Factors included bureaucracy, incompetence, failure to follow the right public finance management procedures and bad contracts.
This time, however, the situation was such that in a moment of frustration, President Hassan made it clear that she was fed up with the misappropriation of huge amounts of public funds that could have been spent to improve social services and stated in no uncertain terms that she wants action to be taken.
President Hassan’s annoyance is understandable given the dire situation. It is unclear if the Head of State’s sentiments reflect similar concern at all levels of the government, but the fact that so much money is being mismanaged at a time when the national debt is soaring is regrettable.
If action is not taken sooner rather than later, Tanzania could find itself in a debt crisis and a vicious cycle in the form of an insatiable appetite for borrowing and chronic mismanagement of public funds. We do not think that President Hassan alone can stop the haemorrhaging of public funds.
It is not a matter of how much power the President has. It is not the question of how powerful or powerless the President is. It has to do with governance systems, checks and balances, as well as individual and collective accountability.

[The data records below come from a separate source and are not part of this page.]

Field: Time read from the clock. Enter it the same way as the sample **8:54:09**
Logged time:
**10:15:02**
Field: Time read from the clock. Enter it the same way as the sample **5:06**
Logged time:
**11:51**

This is why we heard the President on Wednesday repeating the same directives she gave last year when she received the CAG’s 2020/21 report—directives that were not implemented, only for the same problems to reappear in the new report.

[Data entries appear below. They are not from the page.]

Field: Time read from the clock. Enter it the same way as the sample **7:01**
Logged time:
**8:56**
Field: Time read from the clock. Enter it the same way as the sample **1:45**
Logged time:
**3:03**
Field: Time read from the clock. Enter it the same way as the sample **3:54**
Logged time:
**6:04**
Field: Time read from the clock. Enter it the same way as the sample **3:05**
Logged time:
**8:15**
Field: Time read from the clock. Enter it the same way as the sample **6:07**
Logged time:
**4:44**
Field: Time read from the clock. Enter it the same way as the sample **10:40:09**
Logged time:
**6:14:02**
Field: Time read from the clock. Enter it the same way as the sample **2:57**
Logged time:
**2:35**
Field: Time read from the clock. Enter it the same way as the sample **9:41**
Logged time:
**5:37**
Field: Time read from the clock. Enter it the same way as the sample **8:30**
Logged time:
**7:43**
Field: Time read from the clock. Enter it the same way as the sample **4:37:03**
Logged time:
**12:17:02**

An example of these directives is the review and possible shutting down of loss-making public firms.
“Killing our own country”
In such a situation, her ominous warning that, “We are killing our own country with our bare hands” makes sense.
Suffice it to say that it is time to put to an end – once and for all – the wilful theft of public funds. Everyone must carry out their responsibilities dutifully and patriotically.

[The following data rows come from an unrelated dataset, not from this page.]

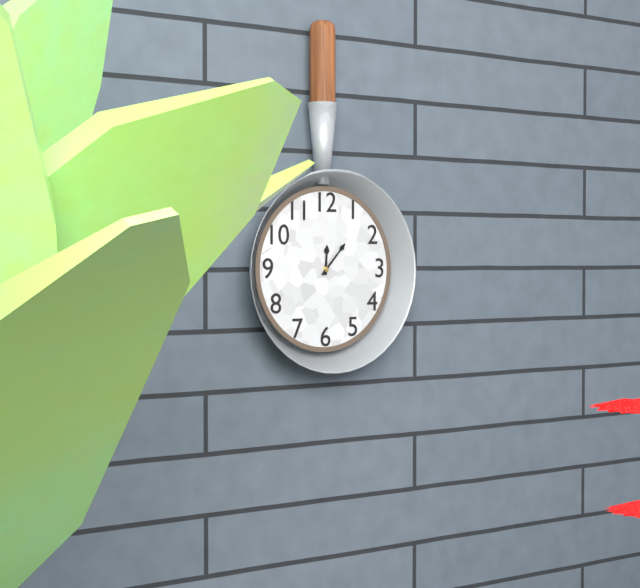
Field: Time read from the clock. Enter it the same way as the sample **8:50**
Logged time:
**12:07**
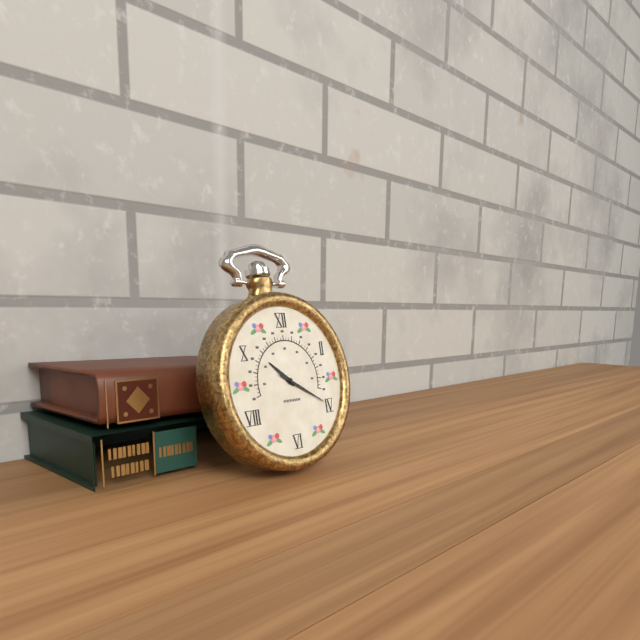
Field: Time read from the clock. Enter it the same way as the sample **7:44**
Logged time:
**10:20**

So much has been said for so long about the rot in public finance management in CAG reports and the need to take action that it now sounds like an overplayed musical hit of yesteryears.
The time for action is now. It is time to bridge the talk-action gap. We should obviously start with reforms. There are things that could be dealt with quickly such as amendment of the laws that provide loopholes for mismanagement and there are those that require comprehensive constitutional reforms.
Allowing Parliament to carry out its oversight responsibilities ought to be done right away.
CAG reports are tabled in Parliament. MPs have always debated these reports exhaustively and sometimes emotionally, advising the government on the way forward, but in most cases, it has ended there.
Little or no action has been taken afterwards. In the past, it was claimed that no action was taken because the CAG reports were tabled in Parliament too late when some of the culprits were either retired or dead, but during President Jakaya Kikwete’s administration, efforts were made to ensure that the reports were current, but still no meaningful action has been taken against the culprits.
That has to change if we want our children to have a prosperous future.